Galgon, a Penn Manor graduate, has been a NASCAR fan since age 5. These days, however, he's getting a closer look at his favorite sport … as a student tire specialist for ARCA Menards Series Rookie of the Year Tommy Vigh Jr.
It's part of Galgon's high performance automotive studies at the University of Northwestern Ohio, which creates student opportunities with ARCA through a school-supported club. The students are like paid interns, gaining valuable experience and lowering overhead costs for ARCA teams.
“It's more about getting the experience than the money,” Galgon said in a recent interview, during his holiday break here at home.
Though he's been a fan for much longer, Galgon said he began to think about a racing career in high school. He also knew he didn't have the money or the connections needed to launch a driving career, so he focused on becoming a mechanic.
That led him to the program at Northwestern Ohio. He was just getting started there in August 2018 when a friend recruited him to help at an ARCA race. He didn't have a designated role that day, so he did whatever grunt work he could. And something inside him clicked.
“It felt really good, just because when I was growing up, a lot of people told me getting into racing in general was really hard, and it was never going to happen,” he said. “That day was kind of like a wakeup call to me, that I'm finally getting to do something I really want to do.”
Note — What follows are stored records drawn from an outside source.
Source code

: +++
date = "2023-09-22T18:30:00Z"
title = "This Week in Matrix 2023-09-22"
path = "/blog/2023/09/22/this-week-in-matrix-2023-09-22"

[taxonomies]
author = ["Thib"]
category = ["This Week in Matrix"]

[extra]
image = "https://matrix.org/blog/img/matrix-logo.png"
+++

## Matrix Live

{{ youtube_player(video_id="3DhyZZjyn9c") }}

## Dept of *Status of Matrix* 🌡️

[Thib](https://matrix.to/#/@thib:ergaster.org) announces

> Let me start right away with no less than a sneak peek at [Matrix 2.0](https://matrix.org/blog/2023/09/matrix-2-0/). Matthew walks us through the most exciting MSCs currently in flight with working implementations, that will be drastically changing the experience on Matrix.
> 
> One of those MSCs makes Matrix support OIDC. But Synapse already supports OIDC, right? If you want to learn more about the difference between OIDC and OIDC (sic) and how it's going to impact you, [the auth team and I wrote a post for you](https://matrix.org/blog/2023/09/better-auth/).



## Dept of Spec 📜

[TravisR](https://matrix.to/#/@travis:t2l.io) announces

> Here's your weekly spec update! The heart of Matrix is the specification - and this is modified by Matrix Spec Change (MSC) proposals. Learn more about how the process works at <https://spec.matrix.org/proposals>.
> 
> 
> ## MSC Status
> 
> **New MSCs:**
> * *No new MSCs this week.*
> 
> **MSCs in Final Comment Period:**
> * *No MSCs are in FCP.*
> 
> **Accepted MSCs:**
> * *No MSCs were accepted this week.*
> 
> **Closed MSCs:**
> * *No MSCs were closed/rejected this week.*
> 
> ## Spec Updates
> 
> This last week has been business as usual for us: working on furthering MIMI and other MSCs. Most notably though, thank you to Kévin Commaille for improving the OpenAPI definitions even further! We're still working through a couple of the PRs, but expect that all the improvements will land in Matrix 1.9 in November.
Now he's halfway through the school program and logged the entire 2019 ARCA season with Vigh's Fast Track Racing team as a tire specialist. On race day, he works with the crew chief to set tire pressures for a given track, then makes sure before the race starts that all tires, including those in reserve, are ready to go.
Leading into a pit stop, Galgon sees that crew members have the right tires for the right spots on the car. Because an out-of-position tire — which sometimes happens, he said — will impact performance. So will a tire under-inflated by even a pound of air pressure, according to the game plan.
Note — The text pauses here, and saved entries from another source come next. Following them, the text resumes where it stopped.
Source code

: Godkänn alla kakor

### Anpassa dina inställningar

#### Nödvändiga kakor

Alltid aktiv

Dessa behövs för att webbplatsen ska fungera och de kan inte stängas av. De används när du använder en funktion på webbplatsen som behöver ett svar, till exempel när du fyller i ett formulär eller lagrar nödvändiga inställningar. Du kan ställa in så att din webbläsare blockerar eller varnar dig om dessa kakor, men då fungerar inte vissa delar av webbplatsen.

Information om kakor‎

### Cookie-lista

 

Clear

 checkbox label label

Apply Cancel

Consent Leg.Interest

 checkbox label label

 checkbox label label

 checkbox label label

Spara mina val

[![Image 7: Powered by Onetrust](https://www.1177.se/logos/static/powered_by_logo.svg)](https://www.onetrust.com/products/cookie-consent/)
Galgon traveled to all 20 races Vigh ran in 2019, carpooling with other student crew members (they're required to travel on their own). The university helps out by leaving Fridays open and providing options for making up classwork.
Just the chance to be seen working at a NASCAR track is valuable, Galgon said, “because we have that higher level looking over our shoulder at what we do. That's why I like to keep myself busy, from the moment I get to the track.”
Looking ahead, Galgon's plan has three parts. First, to join a truck team as a tire specialist. Second, with his education, become an engineer and crew chief. Ultimately, he wants to own his own truck team and coordinate a plan with Northwestern Ohio that offers another avenue for students.
Because sometimes, the biggest challenge is just finding the right road.